**Consigne**
Reprenez l'extrait sur l'émission « Shark Tank » et poursuivez-le après sa dernière phrase.

**Extrait source**
╭──

L’un après l’autre, les entrepreneurs se présentent dans le « shark tank » (littéralement, le bassin à requins) où ils présentent leur produit. Les sharks décident alors, sur le champ, s’ils vont ou pas leur accorder le financement.
Les entrepreneurs sont souvent humiliés, moqués, insultés. On leur pose les questions les plus stupides que j’aie jamais entendues. Mais, de temps en temps, ils reçoivent de bons conseils et, encore mieux, ils repartent avec un chèque si un ou plusieurs jurés pensent que leur entreprise est une bonne idée.
Les sharks, comme le décrit l’émission, sont des gens « pleins aux as » qui investissent leur propre argent.
Ce ne sont pas toujours les mêmes sharks à chaque émission. Mark Cuban est souvent un shark (voir également « Ce que j’ai appris de Mark Cuban en matière d’investissement »).
Le reste des jurés qui reviennent régulièrement sont Barbara Corcoran, fondatrice d’un groupe immobilier The Corcoran Group ; Kevin O’Leary, un multimillionnaire qui a créé The Learning Company et a revendu l’entreprise pour 3,2 milliards de dollars à Mattel ; Robert Herjavec, dont la première société, BRAK Systems, a été vendue pour 30 millions de dollars ; Daymond John qui a fondé Fubu, une entreprise vestimentaire.

╰──

**Données sources**
╭──

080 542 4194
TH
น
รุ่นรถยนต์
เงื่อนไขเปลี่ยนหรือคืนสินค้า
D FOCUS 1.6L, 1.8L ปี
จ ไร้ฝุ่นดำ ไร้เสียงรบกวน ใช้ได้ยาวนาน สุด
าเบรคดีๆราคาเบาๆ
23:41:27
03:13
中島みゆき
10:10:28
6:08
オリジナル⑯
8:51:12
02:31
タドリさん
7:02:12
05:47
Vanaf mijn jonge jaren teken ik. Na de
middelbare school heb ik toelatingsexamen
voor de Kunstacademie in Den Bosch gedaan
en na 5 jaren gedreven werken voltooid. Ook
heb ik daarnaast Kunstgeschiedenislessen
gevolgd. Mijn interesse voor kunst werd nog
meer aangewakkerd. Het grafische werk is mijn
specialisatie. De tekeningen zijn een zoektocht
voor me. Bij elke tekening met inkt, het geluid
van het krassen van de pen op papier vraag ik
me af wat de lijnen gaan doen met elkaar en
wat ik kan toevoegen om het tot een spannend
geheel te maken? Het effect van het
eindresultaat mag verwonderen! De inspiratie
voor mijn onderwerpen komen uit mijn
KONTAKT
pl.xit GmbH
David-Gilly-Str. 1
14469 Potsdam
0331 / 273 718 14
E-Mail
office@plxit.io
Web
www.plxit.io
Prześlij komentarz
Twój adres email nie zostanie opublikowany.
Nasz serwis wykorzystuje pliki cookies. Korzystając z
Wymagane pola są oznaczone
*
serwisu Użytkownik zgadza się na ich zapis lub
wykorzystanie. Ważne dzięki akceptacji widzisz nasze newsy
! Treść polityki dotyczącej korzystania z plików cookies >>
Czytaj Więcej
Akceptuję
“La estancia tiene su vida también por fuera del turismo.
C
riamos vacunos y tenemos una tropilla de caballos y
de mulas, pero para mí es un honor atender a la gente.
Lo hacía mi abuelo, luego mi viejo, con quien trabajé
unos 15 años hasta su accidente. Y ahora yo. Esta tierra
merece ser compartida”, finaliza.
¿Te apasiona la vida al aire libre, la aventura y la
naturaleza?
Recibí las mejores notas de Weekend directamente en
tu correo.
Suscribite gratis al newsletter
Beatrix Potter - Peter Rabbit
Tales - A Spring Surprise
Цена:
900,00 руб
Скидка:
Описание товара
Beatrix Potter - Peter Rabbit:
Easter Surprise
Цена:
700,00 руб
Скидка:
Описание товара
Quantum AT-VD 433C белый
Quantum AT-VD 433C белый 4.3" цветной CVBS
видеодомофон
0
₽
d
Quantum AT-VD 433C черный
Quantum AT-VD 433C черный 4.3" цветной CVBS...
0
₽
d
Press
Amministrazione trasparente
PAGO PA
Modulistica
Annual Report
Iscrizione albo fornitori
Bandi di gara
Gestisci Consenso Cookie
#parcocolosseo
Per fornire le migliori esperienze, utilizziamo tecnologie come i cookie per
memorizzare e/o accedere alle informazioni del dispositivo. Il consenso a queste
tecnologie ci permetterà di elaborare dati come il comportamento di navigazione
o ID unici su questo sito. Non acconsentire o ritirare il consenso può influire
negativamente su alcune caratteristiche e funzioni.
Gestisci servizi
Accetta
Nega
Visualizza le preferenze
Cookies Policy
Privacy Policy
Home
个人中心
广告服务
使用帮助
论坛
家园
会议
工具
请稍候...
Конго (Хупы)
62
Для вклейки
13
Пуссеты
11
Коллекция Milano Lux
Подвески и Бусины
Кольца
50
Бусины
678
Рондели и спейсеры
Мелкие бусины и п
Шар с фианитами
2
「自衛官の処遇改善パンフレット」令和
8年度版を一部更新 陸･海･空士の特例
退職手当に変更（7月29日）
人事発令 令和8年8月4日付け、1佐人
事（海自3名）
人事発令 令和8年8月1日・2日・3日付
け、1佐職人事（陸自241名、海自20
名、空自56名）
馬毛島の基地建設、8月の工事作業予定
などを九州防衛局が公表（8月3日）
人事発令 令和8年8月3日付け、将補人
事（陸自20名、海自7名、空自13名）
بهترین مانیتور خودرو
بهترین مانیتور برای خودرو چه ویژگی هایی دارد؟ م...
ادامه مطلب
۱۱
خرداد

╰──

**Réponse proposée**
Je ne suis pas jaloux de ces gens. L’argent n’achète pas le bonheur mais il ne fait pas de doute qu’il résout les problèmes pécuniers. Il ne tient qu’à vous après cela d’être heureux ou pas. De ne pas vous auto-saboter à chaque opportunité.
Je l’affirme : je suis très fort pour gagner de l’argent mais j’ai souvent eu un grand talent pour l’auto-sabotage. Un talent que j’espère avoir supprimé ces dernières années.
Je tiens donc en haute estime les gens qui ont appris au travers des expériences à ne pas saboter leurs réussites. Je pense le plus grand bien de tous les sharks.
Qu’ai-je donc appris de cette émission ? Certaines choses intéressantes pour les investisseurs, certaines pour les entrepreneurs, certaines pour moi et d’autres pour mes enfants.
1. Calculer
La première chose que fait un entrepreneur lorsqu’il entre sur scène, c’est de dire : « Bonjour, je m’appelle [son prénom] et je demande 100 000 dollars en échange de 10% des parts de mon entreprise. »
À ce stade, je mettais sur pause l’émission et je demandais à mes filles combien valait l’entreprise.
N’importe quel trader, investisseur ou entrepreneur fait ce calcul instantanément et je voulais que mes enfants y parviennent aussi.
Et elles ont appris à le faire. Au début, les réponses étaient un « je ne sais pas » ennuyé. Puis elles ont commencé à calculer mais en continuant à être ennuyées : « Un… million ? » Enfin, au dernier épisode, elles faisaient le calcul de tête et le hurlaient avant même que je n’appuie sur le bouton pause.
Mais parfois les entrepreneurs présentent des chiffres déroutants comme « Je demande 85 000 dollars en échange de 15% de ma société. » Puis ils se lancent directement dans leur histoire.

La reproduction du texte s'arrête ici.